Une deuxième question porte sur l’historicité des discours eschatologiques, notamment Mc 13, et sur la portée exacte de son langage apocalyptique. La diversité des lectures – futuriste, prétériste, métaphorique historico-politique – montre que le sens de la « venue du Fils de l’homme » reste en débat.[26][33][2][46] Certains plaident pour une interprétation presque entièrement réalisée dans la chute de Jérusalem ; d’autres y voient la description anticipée d’une parousie encore future ; d’autres enfin proposent une double focale, historique et théologique, où le langage cosmique sert à signifier des bouleversements politiques sans impliquer la fin du cosmos. La manière dont on tranche influe profondément sur la compréhension de l’eschatologie de Jésus, sur la question de la « parousie retardée » et sur l’articulation entre jugement sur Israël et salut des nations.
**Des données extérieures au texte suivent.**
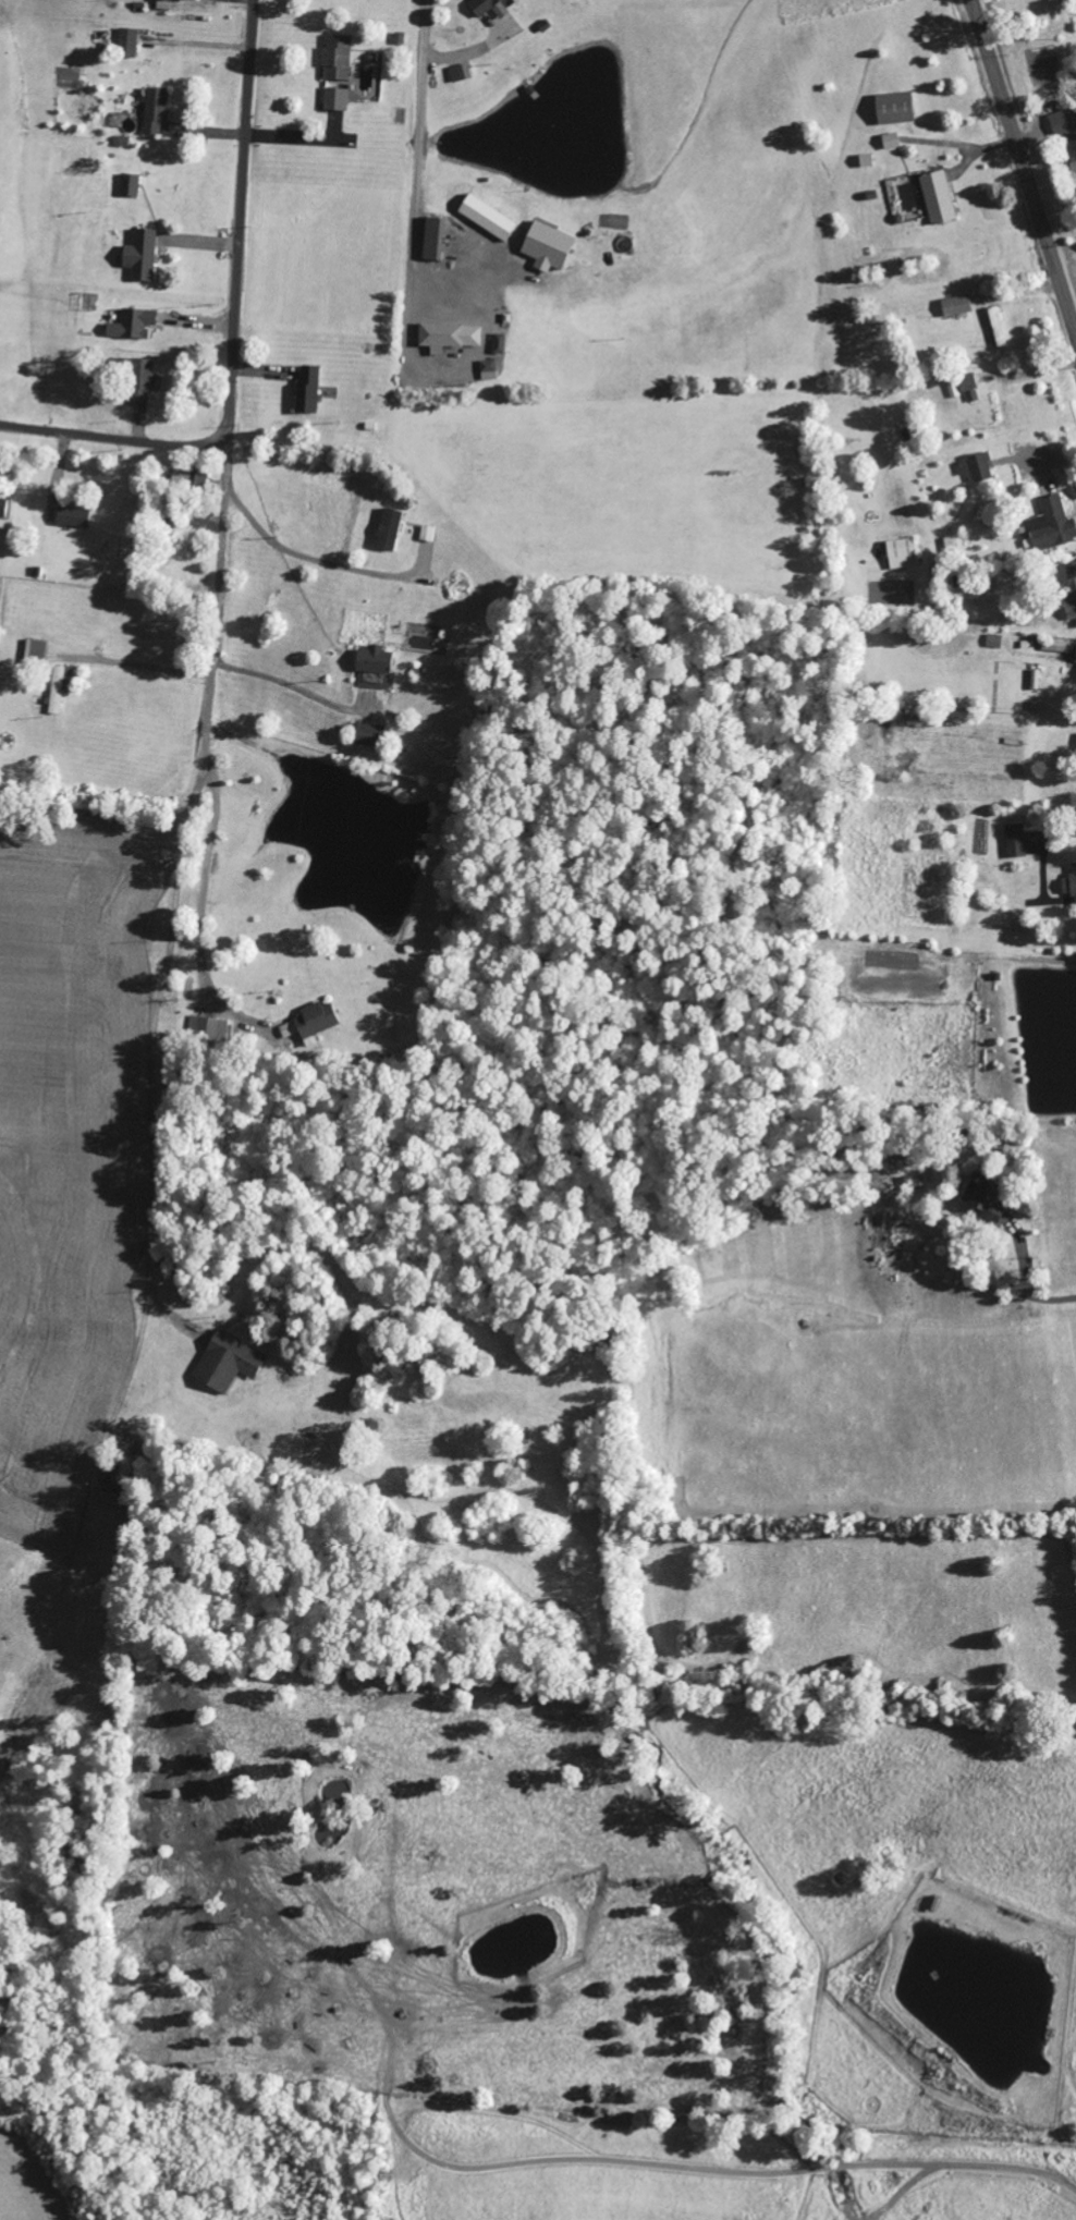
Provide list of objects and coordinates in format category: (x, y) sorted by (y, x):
building: (166, 4)
building: (491, 7)
building: (130, 43)
building: (339, 58)
building: (462, 73)
building: (338, 100)
building: (897, 108)
building: (158, 111)
building: (1065, 125)
building: (893, 141)
road: (419, 149)
building: (1074, 156)
road: (1023, 166)
building: (132, 185)
building: (940, 198)
building: (489, 218)
road: (240, 224)
building: (436, 239)
building: (144, 256)
building: (959, 306)
building: (136, 325)
building: (452, 337)
building: (502, 344)
building: (491, 370)
building: (144, 381)
building: (970, 389)
building: (311, 390)
road: (114, 439)
building: (980, 468)
building: (4, 508)
building: (75, 517)
building: (1058, 521)
building: (391, 530)
building: (904, 554)
building: (1073, 580)
road: (216, 610)
building: (1060, 647)
building: (377, 660)
building: (62, 688)
building: (372, 736)
building: (1018, 841)
building: (1071, 885)
building: (314, 1021)
building: (210, 1029)
building: (916, 1182)
building: (989, 1199)
building: (229, 1362)
road: (1007, 1592)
IX.3. La relation entre Jésus et les Pharisiens : conflit ou proximité ?

Une troisième question concerne la relation entre Jésus et les Pharisiens. Les évangiles insistent sur des controverses vives, et Mt 23 en particulier contient des paroles très dures. Pourtant, la recherche sur le judaïsme du Second Temple et sur les Pharisiens invite à reconnaître de fortes proximités : croyance en la résurrection, haute estime pour la Torah, souci de l’éthique, pratique de la prière et de l’aumône.[38][32][43] Certains défendent l’idée que Jésus était plus proche des Pharisiens que d’autres groupes, et que les polémiques reflètent autant les tensions postérieures entre la communauté chrétienne et le judaïsme pharisien en voie de devenir rabbinique que les affrontements du ministère de Jésus. La tâche herméneutique consiste à distinguer le noyau historique des disputes et les accents rédactionnels, afin de ne pas projeter rétroactivement sur Jésus l’anti-pharisianisme chrétien ultérieur.
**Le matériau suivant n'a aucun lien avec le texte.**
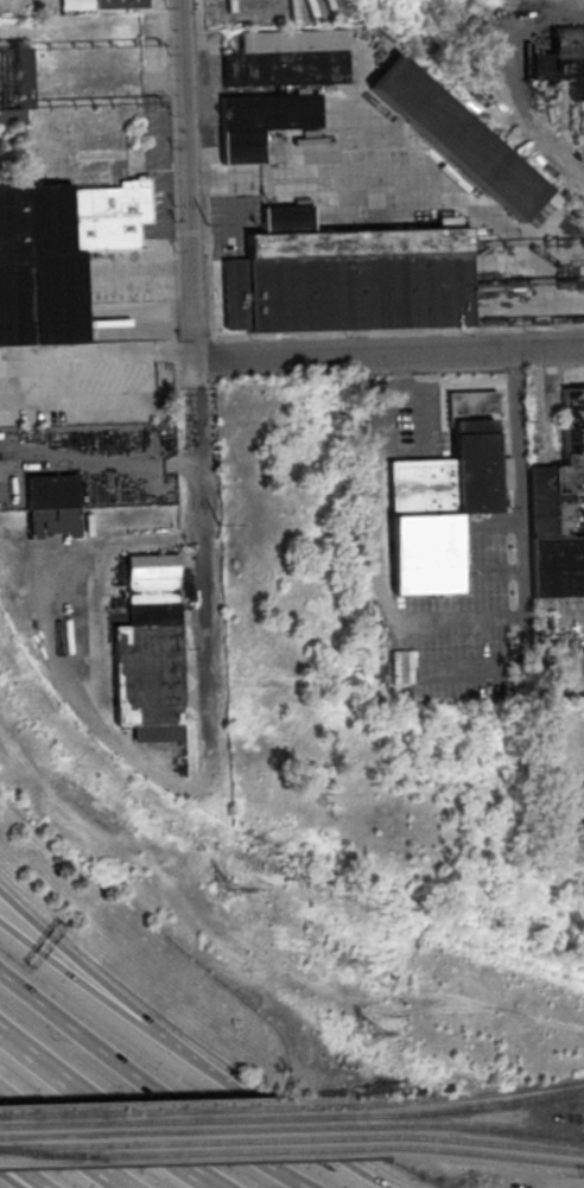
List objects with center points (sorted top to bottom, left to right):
building: (103, 5)
building: (288, 60)
building: (564, 60)
building: (12, 85)
building: (262, 123)
building: (456, 142)
building: (59, 255)
building: (347, 280)
road: (95, 352)
road: (388, 354)
road: (193, 397)
road: (98, 459)
building: (561, 481)
building: (441, 496)
building: (51, 505)
road: (521, 546)
building: (557, 569)
road: (100, 588)
building: (150, 650)
building: (573, 806)
power tower: (226, 887)
road: (115, 983)
road: (113, 1004)
power tower: (364, 1033)
road: (162, 1075)
railway: (442, 1098)
road: (117, 1106)
railway: (451, 1108)
railway: (150, 1110)
railway: (159, 1121)
railway: (459, 1125)
railway: (167, 1131)
road: (73, 1134)
road: (319, 1135)
railway: (427, 1137)
railway: (176, 1141)
railway: (543, 1147)
railway: (18, 1149)
railway: (185, 1151)
railway: (477, 1151)
railway: (66, 1153)
road: (30, 1162)
road: (18, 1179)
IX.4. La conscience que Jésus pouvait avoir de l’abolition future de certaines prescriptions de la Torah

Une quatrième question touche à la conscience que Jésus pouvait avoir des conséquences de son enseignement pour l’observance de la Torah, en particulier pour les non-Juifs. Il est clair que Jésus s’adresse prioritairement à Israël et ne remet pas en cause explicitement l’obligation de circoncision, de nourriture cachère ou d’autres commandements pour les Juifs. Ses paroles sur l’accomplissement de la Loi et sur la moindre lettre qui ne passera pas semblent indiquer une grande pérennité.[3][28] Pourtant, certains de ses gestes et paroles, notamment en matière de pureté et de nourriture, ont été interprétés par la tradition comme ouvrant la voie à la suppression des distinctions alimentaires et à une plus grande liberté pour les païens. Reste à déterminer dans quelle mesure Jésus lui-même anticipait une mission universelle où ces questions se poseraient, ou s’il a laissé à ses disciples le soin de discerner, sous la conduite de l’Esprit, l’application de son message dans des contextes nouveaux.
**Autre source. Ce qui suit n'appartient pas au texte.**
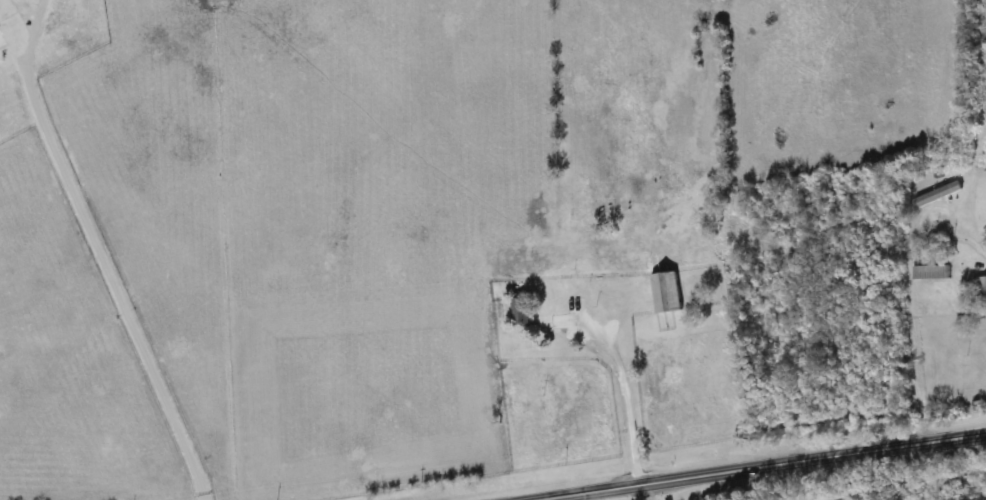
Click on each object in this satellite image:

IX.5. La pertinence actuelle de la critique de Jésus pour la théologie de la Loi et du culte

Enfin, une cinquième question, plus théologique que strictement historique, concerne la pertinence de la critique de Jésus du Temple et de la Loi pour les Églises contemporaines. La manière dont Jésus dénonce l’hypocrisie, la recherche de prestige, l’utilisation de structures religieuses pour oppresser au lieu de servir, ne cesse d’interpeller les formes institutionnelles du christianisme. De même, sa manière d’accomplir la Loi en la centrant sur l’amour, la miséricorde et la pureté du cœur pose un défi aux tentations légalistes et identitaires qui traversent toujours les communautés. Comment articuler, dans la réflexion théologique, la continuité de la Loi morale, l’accomplissement cultuel en Christ, et l’appel radical à suivre Jésus dans une justice supérieure à celle des scribes et des Pharisiens, sans retomber ni dans l’antinomisme ni dans un néo-légalisme chrétien ? La figure de Jésus, telle que nous la révèlent les évangiles dans sa relation au Temple et à la Loi, demeure un point de référence exigeant pour toute réflexion sur le rapport entre institution et charisme, norme et grâce, tradition et réforme.